PASSAGE SHOWN:
%%
Gindex

SYSTEM DESIGN NOTE

SDN00005 - Baseline Observing Scenario

Prepared by	Date	Approved by	Date	Rev.	Rev Date
Jay Elias	3/18/99	N.Gaughan	3/19/99	a	4/7/99

1. Introduction

Observing scenarios are discussed in greater detail in the Operational Concept Definition Document. The purpose of this design note is to outline a baseline scenario as it affects the instrument design.

2. Preparation

Some calibrations of the instrument will be carried out prior to the start of observations. There are likely to be relatively few of these – typically observation of a flat-field lamp and a spectral lamp in one or more instrument configurations. Exposures are likely to be short, although individual images may be co-added to improve signal to noise; total exposure times are still likely to be a few minutes at most.

Dark exposures may also be done. These can be lengthy, since they may be as long as the longest exposures on faint objects, possibly up to an hour. Multiple darks would be done to obtain a low noise “mean dark”, so several hours could be expended in this way. Note that darks are done blocking the light internally, since the external environmental cover emits at longer wavelengths.

3. Observation

Although actual observing programs will vary from one another, a representative situation is one in which an object and a standard are each acquired and observed during the course of an hour. The instrument will thus need to switch between acquisition and spectroscopy a total of four times during the hour, but the spectroscopic configuration (grating selection and tilt, cross-dispersion, and camera selection) will not change. Note that it is assumed that some kind of acquisition can always be done through the camera required for spectroscopy.

3a. Acquisition

Acquisition consists of positioning of the OIWFS gimbal mirror to a pre-selected location, insertion of the acquisition (also known as “flip-in,” “bypass” or “slide-in”) mirror, inserting a wide slit and (and possibly a wider decker), and possibly changing the filter. This can happen while the telescope is moving to the new position. Once the telescope and instrument are correctly configured and positioned, the guide star for the OIWFS is acquired and the OIWFS starts guiding and sets telescope focus. Then, an exposure (usually fairly short) is taken to see where in the acquisition field the object is located¹. Normally the object will not be exactly centered, and it will be necessary to adjust its location by adjusting the gimbal mirror tilt and moving the telescope. If the slit and acquisition mirror are highly repeatable, the position corresponding to the slit used for spectroscopy will be accurately known, and one could in principle move the object to the correct position and reconfigure to spectroscopic mode without further exposures. If repeatability is less precise, or the observer wants further assurance that things are really optimized, he/she will take one or two more exposures as the telescope and OIWFS are moved or the slit is re-positioned.
%%
YOUR GOAL:
Reproduce the design note on the baseline observing scenario from "Dark exposures may" up to and including "at longer wavelengths.".

DATA EXTRACTS:
%%
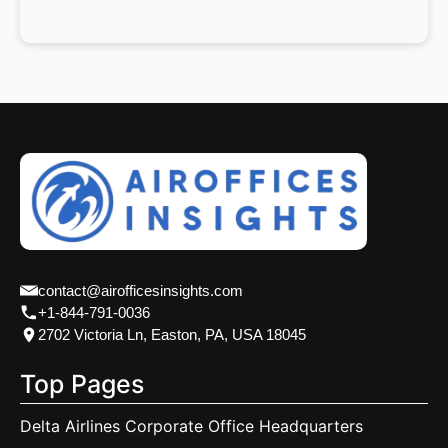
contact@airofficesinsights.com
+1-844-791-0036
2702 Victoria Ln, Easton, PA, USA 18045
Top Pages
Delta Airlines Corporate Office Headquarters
%%
SOLUTION TO THIS EXERCISE:
Dark exposures may also be done. These can be lengthy, since they may be as long as the longest exposures on faint objects, possibly up to an hour. Multiple darks would be done to obtain a low noise “mean dark”, so several hours could be expended in this way. Note that darks are done blocking the light internally, since the external environmental cover emits at longer wavelengths.